Review by Derrick Carter
Running Time: 1 hour 38 minutes
MPAA Rating: R for Violence, Sexuality and Language
Directed by: Pontus Lowenhielm & Patrick von Krusenstjerna
Written by: Bix Skahill
Starring: Steve Zahn, Salma Hayek, Jeff Goldblum, David Cross, Elijah Wood, Tom Wilkinson, David Hyde Pierce, Kevin Corrigan, Orlando Jones, Lara Flynn Boyle & Craig Ferguson
Slapstick humor, witty dialogue, bullets and ancient Chinese coins all come together in CHAIN OF FOOLS. Utilizing a style that’s more than a little reminiscent of Tarantino and Guy Ritchie, this directorial debut was dumped into a handful of theaters upon its release and then found slightly more success in other countries. There a lot of qualities to enjoy in this under-the-radar, oddball heist comedy. These include: an ensemble cast of quirky characters, clever intersecting storylines, plenty of goofy laughs, and a catchy alternative rock soundtrack. It may have a few noticeable flaws, but CHAIN OF FOOLS is a blast of dark laughs, unique characters and smart plot twists.
Thomas Kresk (Steve Zahn) is a down-on-his luck barber, whose life drastically changes when shady criminal Avnet (Jeff Goldblum) walks into his shop and a simple haircut doesn’t go as planned for both the criminal and the barber. With the aid of his best friend Andy (David Cross), a mentally unhinged scout leader, Kresk finds himself in possession of three rare Chinese coins that are worth a fortune. Things get more complicated when a poorly educated gangster (Kevin Corrigan) enters the picture, along with corrupt rich guy Bollingsworth (Tom Wilkinson), teenage hitman Mikey (Elijah Wood), and sexy cop/Playboy model Kolko (Salma Hayek). Soon enough, Kresk and Andy find their get-rich-quick scheme is going up in smoke and will be lucky to make it out alive…let alone with the coins in hand.
CHAIN’s main draw comes from the titular fools themselves, as portrayed by a large ensemble cast of big names and familiar faces.

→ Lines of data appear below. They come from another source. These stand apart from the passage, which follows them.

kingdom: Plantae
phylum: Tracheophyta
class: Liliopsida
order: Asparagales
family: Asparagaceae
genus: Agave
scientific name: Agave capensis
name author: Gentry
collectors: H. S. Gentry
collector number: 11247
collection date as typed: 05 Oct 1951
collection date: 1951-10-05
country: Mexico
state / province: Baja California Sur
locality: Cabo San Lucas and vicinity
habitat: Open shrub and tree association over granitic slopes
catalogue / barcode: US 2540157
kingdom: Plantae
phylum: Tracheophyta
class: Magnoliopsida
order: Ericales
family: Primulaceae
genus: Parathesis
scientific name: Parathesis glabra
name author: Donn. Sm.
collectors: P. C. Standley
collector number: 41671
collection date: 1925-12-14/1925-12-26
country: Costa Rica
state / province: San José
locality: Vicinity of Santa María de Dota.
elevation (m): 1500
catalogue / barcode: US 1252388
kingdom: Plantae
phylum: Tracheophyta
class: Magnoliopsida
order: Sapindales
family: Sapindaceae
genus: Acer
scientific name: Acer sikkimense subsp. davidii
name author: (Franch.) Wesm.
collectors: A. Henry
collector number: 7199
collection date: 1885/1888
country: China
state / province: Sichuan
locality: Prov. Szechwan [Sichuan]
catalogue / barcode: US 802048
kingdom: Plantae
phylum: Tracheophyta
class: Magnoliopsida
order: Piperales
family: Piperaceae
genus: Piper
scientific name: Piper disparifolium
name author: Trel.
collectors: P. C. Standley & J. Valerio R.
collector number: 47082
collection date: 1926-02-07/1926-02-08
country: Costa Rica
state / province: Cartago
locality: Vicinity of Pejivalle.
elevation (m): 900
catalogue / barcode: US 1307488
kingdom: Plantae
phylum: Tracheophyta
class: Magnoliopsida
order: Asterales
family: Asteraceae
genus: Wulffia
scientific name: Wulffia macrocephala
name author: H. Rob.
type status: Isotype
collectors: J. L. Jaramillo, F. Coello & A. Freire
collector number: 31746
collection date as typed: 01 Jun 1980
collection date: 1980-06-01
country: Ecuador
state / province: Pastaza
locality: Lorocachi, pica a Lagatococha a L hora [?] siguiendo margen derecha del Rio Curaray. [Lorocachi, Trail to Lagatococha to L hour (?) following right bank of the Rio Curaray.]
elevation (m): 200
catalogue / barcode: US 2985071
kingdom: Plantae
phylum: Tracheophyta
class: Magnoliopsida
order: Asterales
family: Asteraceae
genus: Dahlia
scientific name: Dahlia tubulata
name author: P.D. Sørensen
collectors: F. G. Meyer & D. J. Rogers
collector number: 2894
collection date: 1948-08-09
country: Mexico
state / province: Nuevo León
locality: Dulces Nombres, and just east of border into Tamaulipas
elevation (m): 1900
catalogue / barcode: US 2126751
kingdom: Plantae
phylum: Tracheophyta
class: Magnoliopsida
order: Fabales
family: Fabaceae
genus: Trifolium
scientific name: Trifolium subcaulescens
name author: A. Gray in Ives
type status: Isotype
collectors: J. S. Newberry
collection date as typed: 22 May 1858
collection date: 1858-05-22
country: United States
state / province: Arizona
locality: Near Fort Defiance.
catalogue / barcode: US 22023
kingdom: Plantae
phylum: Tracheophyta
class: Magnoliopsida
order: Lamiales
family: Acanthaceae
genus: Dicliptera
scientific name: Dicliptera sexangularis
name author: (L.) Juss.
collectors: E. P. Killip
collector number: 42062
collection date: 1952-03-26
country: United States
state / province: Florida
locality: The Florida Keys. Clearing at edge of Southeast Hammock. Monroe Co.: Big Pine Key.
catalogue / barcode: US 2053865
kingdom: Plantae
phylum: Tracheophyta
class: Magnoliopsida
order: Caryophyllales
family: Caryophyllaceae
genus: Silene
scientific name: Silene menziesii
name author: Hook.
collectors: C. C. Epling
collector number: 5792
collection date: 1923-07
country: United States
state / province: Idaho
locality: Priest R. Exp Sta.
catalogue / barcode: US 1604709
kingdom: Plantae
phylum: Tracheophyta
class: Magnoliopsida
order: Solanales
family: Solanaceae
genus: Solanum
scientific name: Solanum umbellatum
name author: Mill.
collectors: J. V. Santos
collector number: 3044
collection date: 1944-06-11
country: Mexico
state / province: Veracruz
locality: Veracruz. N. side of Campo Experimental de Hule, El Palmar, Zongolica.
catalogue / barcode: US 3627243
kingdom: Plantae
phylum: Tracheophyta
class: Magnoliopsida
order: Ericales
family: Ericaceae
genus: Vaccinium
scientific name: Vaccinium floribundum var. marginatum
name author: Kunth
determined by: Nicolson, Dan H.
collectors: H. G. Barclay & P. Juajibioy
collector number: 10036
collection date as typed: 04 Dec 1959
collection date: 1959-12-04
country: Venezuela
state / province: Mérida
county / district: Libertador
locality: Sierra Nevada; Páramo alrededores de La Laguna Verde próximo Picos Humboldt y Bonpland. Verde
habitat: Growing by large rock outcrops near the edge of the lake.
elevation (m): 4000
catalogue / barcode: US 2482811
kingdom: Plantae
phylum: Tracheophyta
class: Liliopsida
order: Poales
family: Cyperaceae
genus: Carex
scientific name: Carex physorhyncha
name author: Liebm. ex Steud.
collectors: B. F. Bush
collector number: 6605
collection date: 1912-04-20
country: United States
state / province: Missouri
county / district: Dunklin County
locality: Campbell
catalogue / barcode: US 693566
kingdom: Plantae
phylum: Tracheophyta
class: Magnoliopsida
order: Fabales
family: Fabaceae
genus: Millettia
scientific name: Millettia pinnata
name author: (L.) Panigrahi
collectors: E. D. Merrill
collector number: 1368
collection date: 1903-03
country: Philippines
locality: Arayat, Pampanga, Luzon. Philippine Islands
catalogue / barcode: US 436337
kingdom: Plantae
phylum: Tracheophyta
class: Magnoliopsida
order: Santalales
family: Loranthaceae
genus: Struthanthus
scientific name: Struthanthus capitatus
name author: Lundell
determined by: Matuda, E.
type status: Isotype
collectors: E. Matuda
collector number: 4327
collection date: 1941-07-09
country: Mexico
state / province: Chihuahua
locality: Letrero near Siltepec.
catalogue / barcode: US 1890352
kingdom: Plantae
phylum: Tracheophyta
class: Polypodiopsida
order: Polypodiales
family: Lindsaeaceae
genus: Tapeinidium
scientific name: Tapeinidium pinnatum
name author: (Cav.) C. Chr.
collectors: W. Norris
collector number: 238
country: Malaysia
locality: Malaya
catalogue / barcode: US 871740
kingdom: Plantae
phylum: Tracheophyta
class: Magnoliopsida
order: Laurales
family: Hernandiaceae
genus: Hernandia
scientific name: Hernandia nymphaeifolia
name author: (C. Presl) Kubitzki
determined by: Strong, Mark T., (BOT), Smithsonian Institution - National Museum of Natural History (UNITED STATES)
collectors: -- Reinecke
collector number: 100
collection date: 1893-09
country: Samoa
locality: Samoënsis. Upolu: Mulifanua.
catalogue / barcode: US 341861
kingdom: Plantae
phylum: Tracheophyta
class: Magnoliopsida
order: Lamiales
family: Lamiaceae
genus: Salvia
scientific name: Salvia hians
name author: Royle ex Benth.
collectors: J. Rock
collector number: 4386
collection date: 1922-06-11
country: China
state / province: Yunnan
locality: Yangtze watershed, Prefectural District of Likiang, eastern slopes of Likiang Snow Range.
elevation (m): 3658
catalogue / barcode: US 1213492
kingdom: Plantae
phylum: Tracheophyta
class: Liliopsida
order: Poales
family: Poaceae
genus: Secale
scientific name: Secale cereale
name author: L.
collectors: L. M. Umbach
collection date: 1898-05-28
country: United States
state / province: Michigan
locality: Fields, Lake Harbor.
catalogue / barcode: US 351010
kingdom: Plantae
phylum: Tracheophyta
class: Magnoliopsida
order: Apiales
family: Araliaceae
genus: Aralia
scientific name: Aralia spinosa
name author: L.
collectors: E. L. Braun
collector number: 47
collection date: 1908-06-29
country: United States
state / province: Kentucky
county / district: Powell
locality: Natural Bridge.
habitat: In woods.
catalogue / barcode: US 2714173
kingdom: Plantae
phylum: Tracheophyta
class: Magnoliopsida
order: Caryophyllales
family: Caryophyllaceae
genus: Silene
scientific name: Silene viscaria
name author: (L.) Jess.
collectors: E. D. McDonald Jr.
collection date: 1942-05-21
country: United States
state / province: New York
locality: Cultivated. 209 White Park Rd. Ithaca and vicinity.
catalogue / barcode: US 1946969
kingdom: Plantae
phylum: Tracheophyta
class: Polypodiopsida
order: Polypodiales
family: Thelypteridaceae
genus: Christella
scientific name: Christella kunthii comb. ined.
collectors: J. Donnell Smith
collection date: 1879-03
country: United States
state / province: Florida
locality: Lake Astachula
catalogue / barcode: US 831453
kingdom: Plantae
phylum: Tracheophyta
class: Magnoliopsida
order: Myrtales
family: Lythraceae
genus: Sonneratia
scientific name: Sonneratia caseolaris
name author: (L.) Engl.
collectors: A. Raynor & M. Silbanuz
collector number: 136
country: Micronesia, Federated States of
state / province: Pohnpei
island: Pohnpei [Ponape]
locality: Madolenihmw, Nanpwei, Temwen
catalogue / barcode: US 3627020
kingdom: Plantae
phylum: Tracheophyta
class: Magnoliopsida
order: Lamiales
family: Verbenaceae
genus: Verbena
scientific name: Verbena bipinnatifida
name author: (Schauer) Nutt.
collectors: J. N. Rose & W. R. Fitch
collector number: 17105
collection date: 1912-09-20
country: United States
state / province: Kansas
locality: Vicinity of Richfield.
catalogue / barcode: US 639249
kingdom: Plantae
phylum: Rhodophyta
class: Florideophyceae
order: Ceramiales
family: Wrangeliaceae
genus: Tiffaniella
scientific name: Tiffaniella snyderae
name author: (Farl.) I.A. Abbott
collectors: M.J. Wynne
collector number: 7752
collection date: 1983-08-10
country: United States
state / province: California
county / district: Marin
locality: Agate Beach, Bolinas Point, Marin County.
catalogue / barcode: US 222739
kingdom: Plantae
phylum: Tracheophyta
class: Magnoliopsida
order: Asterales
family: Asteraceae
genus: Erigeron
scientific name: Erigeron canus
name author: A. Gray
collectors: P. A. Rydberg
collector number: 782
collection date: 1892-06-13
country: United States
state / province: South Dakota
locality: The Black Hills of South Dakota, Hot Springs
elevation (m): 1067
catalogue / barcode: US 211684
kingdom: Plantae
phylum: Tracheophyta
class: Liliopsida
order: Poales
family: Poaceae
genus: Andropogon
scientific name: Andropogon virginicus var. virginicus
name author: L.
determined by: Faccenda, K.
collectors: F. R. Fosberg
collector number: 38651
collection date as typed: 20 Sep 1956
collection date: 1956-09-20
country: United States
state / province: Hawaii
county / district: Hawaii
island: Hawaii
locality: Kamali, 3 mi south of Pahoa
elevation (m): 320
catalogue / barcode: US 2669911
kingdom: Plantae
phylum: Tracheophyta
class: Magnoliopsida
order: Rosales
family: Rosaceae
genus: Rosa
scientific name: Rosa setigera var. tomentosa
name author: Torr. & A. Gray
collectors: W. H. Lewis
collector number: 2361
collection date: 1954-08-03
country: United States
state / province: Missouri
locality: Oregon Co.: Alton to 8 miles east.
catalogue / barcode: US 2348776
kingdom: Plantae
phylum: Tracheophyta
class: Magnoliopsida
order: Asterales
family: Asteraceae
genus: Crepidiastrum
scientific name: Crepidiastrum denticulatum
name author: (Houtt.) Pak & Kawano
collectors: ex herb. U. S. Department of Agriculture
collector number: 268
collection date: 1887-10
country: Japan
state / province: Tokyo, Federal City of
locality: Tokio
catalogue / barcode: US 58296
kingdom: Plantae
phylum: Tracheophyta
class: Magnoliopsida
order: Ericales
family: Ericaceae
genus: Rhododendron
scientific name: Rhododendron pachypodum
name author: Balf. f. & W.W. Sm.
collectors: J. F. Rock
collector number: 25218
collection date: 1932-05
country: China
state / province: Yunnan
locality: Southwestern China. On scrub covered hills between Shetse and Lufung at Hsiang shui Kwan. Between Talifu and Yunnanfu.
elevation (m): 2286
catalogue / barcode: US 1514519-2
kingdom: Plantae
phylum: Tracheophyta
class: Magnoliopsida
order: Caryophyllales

As Kresk, Steven Zahn is playing his usual typecast lovable loser…except with a bad mullet and barber jacket. Jeff Goldblum is clearly having a blast as straight-faced, twitchy Avnet and effortlessly steals the spotlight from the other cast members around him. Part of the reason that Goldblum winds up with so many good laughs is that he plays his part seriously, while everyone around him is goofing off like there’s no end. It’s like throwing a GODFATHER character into a wacky spoof and simply witnessing what follows.
Even though Goldblum makes off like a bandit with a bag full of scenes, David Cross steals most of the show as borderline psychotic, socially awkward timber scout Andy. Cross frequently had me laughing and small details about his character get funnier the more I think about them. On a slightly lesser note, Tom Wilkinson is too exaggerated as Bollingsworth, while Elijah Wood’s angsty teenage hitman Mikey receives a few memorable moments. Salma Hayek is essentially playing the bland romantic interest and occasionally makes her way into other scenes as her clueless detective slowly gets close to the truth. David Hyde Pierce shows up for two minutes as Bollingsworth’s personal assistant, while Orlando Jones seems wasted as a transvestite caught up in the illegal proceedings.
CHAIN OF FOOLS keeps itself interesting through a non-linear narrative that frequently takes us from one character to another and then back and forth in time. There are flashbacks within flashbacks, but these sudden shifts aren’t necessarily hard to follow. The film packs a lot of plotlines and characters into slightly over 90 minutes, so there’s never a dull moment…even if the main story can seem a tad cluttered. Indeed, some of this movie’s laughs are a direct result of flashbacks and reveals that slowly lay out the comical details of a character’s past. One of the film’s funniest scenes was a well-executed flashback that served as a big long visual joke. Even though the jumbled timeline seems integral to its charm, CHAIN OF FOOLS would likely remain just as entertaining if it were told in a straightforward manner. It’s a well-written movie that occasionally reaches beyond its grasp.
In addition to feeling slightly overcrowded, CHAIN OF FOOLS has a lot of style, one might argue a bit too much. These “cool” details include: cartoony sound effects (lending to the over-the-top slapstick), title cards that introduce each main character with a tagline, and narration from Zahn’s bad barber. A couple of these touches (mainly the overuse of sound effects and title cards that add nothing to the story) seem a bit forced and awkward, detracting from some of the enjoyment packed into the fast-paced 98 minutes. Still, the pros far outweigh the cons in this quirky crime-comedy. The writing is clever. The characters are unique. It’s an all-around entertaining, funny film in the vein of Tarantino and Guy Ritchie. If that sounds up your alley, then CHAIN OF FOOLS will likely satisfy your cinematic craving.